I loved watching magic on TV and I always understood that I was seeing tricks. The magician — it was often Mark Wilson, who I got to meet many years later when I joined the Magic Castle — did not actually saw a person in half or make them disappear. I always knew they were tricks and I was dying to know how they were done and if there were any that I could do.
Occasionally on some show, I’d hear a magician talk about “The Code,” about how all the magicians pledged on their honor to never, ever reveal to anyone outside the profession how tricks were done. What really puzzled me though was how it was decided that someone was enough of a magician to have access to those secrets. And while I was at it, I wondered how anyone became a magician in the first place if they were forbidden to know those secrets.
I understood: Magicians were forbidden to disclose to non-magicians how tricks were done…
…but apparently, there was no rule against them writing books that gave away many of the secrets to anyone who had an adult library card such as mine.

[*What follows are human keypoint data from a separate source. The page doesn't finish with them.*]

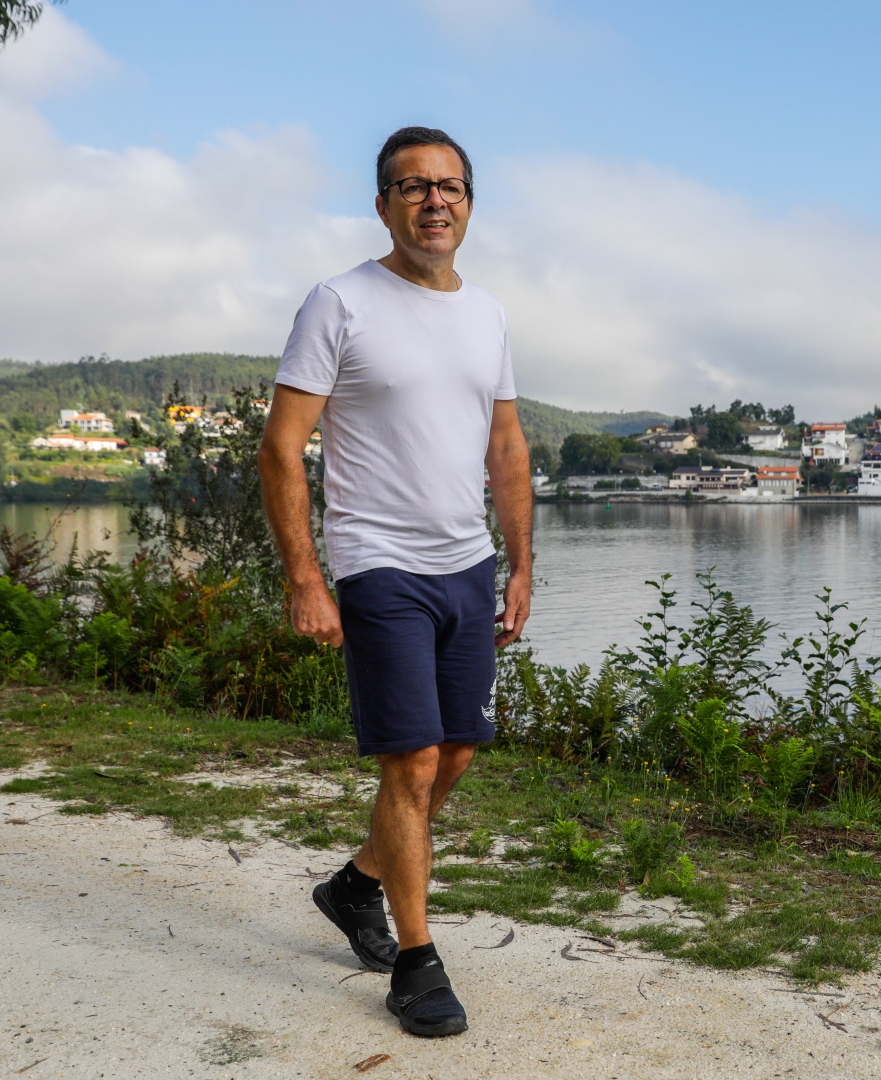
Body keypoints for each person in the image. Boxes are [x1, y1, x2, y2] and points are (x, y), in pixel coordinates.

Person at [258, 126, 533, 1038]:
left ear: (468, 202)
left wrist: (523, 561)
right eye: (412, 187)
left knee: (454, 752)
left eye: (449, 186)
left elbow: (504, 446)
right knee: (410, 760)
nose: (433, 201)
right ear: (383, 204)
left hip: (467, 563)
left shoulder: (486, 313)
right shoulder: (340, 302)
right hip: (379, 563)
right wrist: (306, 576)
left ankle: (355, 884)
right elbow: (281, 446)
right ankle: (415, 962)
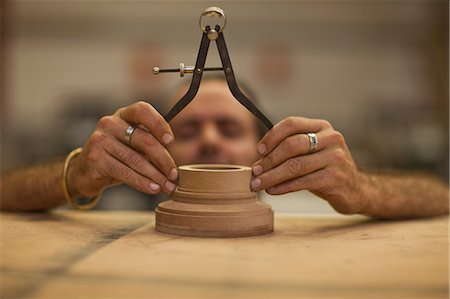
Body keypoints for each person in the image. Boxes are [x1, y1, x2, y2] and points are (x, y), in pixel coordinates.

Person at [0, 78, 448, 218]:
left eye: (228, 129)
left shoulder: (302, 215)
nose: (210, 140)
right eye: (190, 129)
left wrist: (363, 191)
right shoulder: (119, 208)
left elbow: (442, 198)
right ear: (161, 147)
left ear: (262, 146)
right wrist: (75, 176)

Over the first few weeks with my new card, I checked all of them out and even mastered a few card tricks. I also checked out a few more naked ladies.
I spent a lot of time in that library for years…up until the point when I could afford to buy books instead of borrow. I began building my own library at home and it differed from that public one in two basic ways. All the books in my library were of interest to me and I didn’t loan them out. Still, that library over on Santa Monica Boulevard meant a lot to me and who I became. I may remember other things about it in the future and post them here but for now, that’s the end of this story.